I heard, subsequent to that, that a number of people walked out of John MacArthur’s Grace Community Church in the US, and though I didn’t follow up the story, I would be willing to bet a Buckingham Palace canape that they were neither regular attenders nor casual enquirers, but a group of activists whose sole aim was to create the story, having decided long before that the church (probably all churches) is riddled with institutional racism, or transphobia, or maybe vaccine denialism.
It’s my firm opinion that if a genuine couple in a gay marriage, suspecting that there is something important to be found in the gospel, turned up at my church, they would be warmly welcomed and respected. What would be more in question is whether we would know how to balance that welcome, in the fullness of time, with the teaching of Scripture. I have no doubt that an ordinary Afro-caribbean person, even if wrong-footed by what are, rightly or wrongly, thought to be clumsy questions by a Palace official, would be able to sort out the faux pas and, in all likelihood, forge an ongoing friendship.
As it was, the real tragedy was how Prince William, whilst making the right woke noises about the unacceptability of such racism, threw his own godmother under the bus. This, too, is a lesson to be learned by Christians, and particularly by church leaders. Today’s temptation is to buy into the Terms and Conditions of the popular narrative. The pastor who punishes an undiplomatic member for tactlessly mentioning biblical teaching on marriage, or the Bishop who suspends a vicar for similar reasons, is potentially doing the activist’s work for him, usually without realising that he has been duped by a far-from-innocent strategy. He will have done nothing to win the lost.
But the stakes are higher for churches than they are for Buckingham Palace. If on the one hand the heir to the throne is found to be foolishly woke, or on the other if the Royal Family actually is institutionally racist, the next but one king may be different, and the “firm” has successfully re-invented itself regularly over the thousand years of its existence.

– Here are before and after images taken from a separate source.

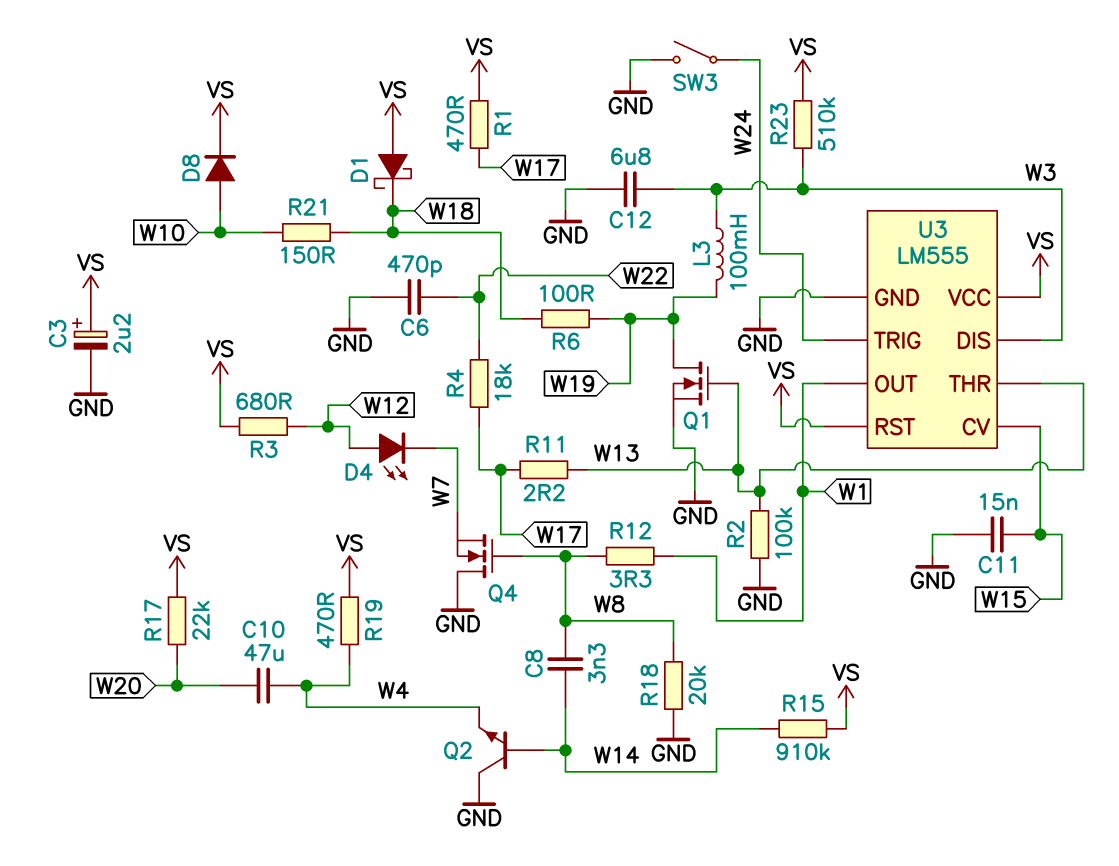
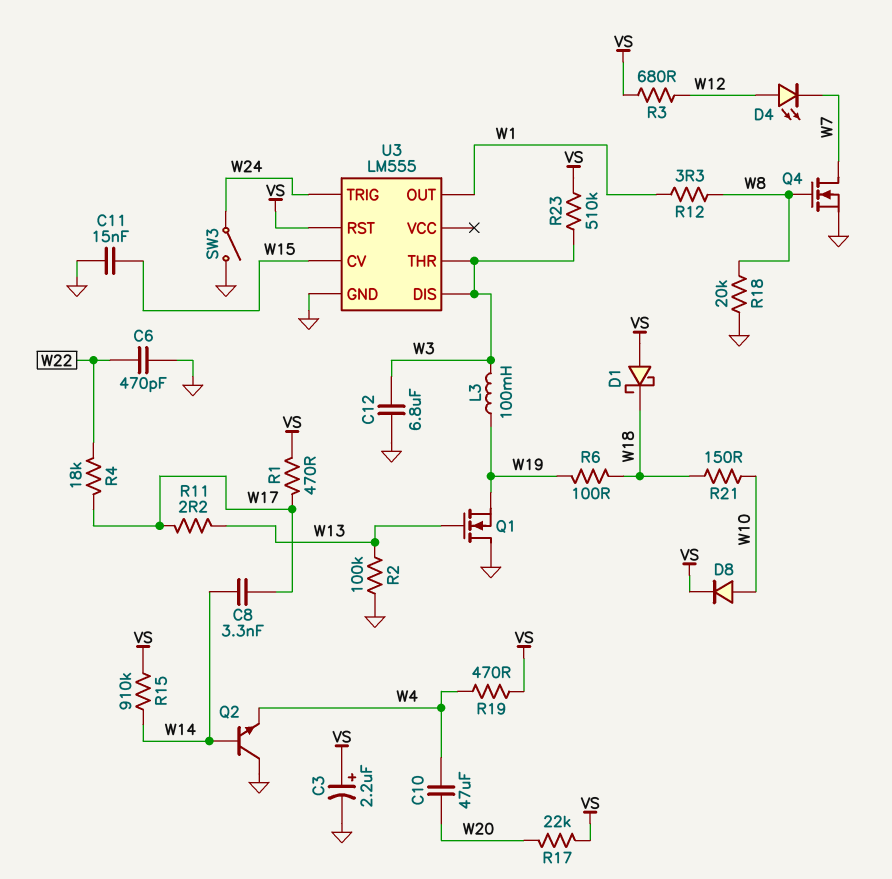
C8: 3.3nF (W8, W14) -> 3.3nF (W14, W17)
Q1: NMOS (G W13, D W19, S GND) -> NMOS (G W13, D GND, S W19)
Q4: NMOS (G W8, D GND, S W7) -> NMOS (G W8, D W7, S GND)
U3 pin THR: W13 -> W3
U3 pin VCC: VS -> none

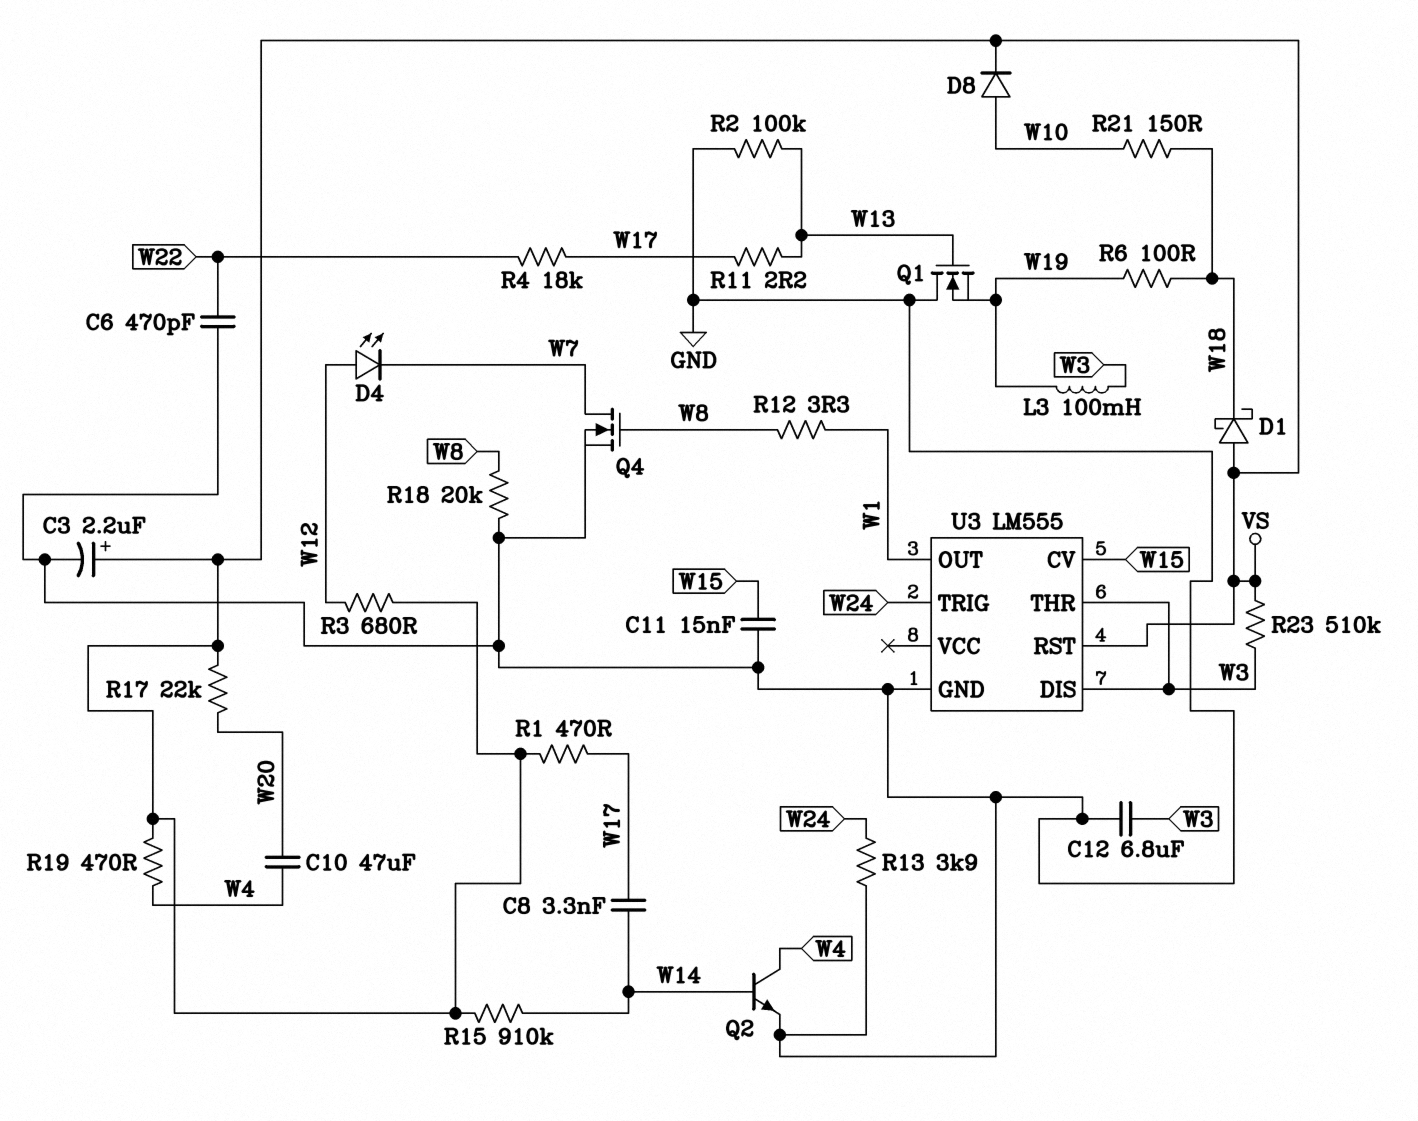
Q2: NPN (B W14, C GND, E W4) -> NPN (B W14, C W4, E GND)
R13: none -> 3.9k (GND, W24)
SW3: switch (GND, W24) -> none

But the Christian who plays into the hands of activists, through uneducated naivety, is denying not only his own “people,” but God’s saving and eternal word, which was entrusted to him, on loan as it were, to guard jealously, and share openly and fully. All of us are called to be conformed to Christ, not to conform him to human culture.
We need to know our enemy – he may not be flesh and blood, but he regularly uses it to do his destructive work.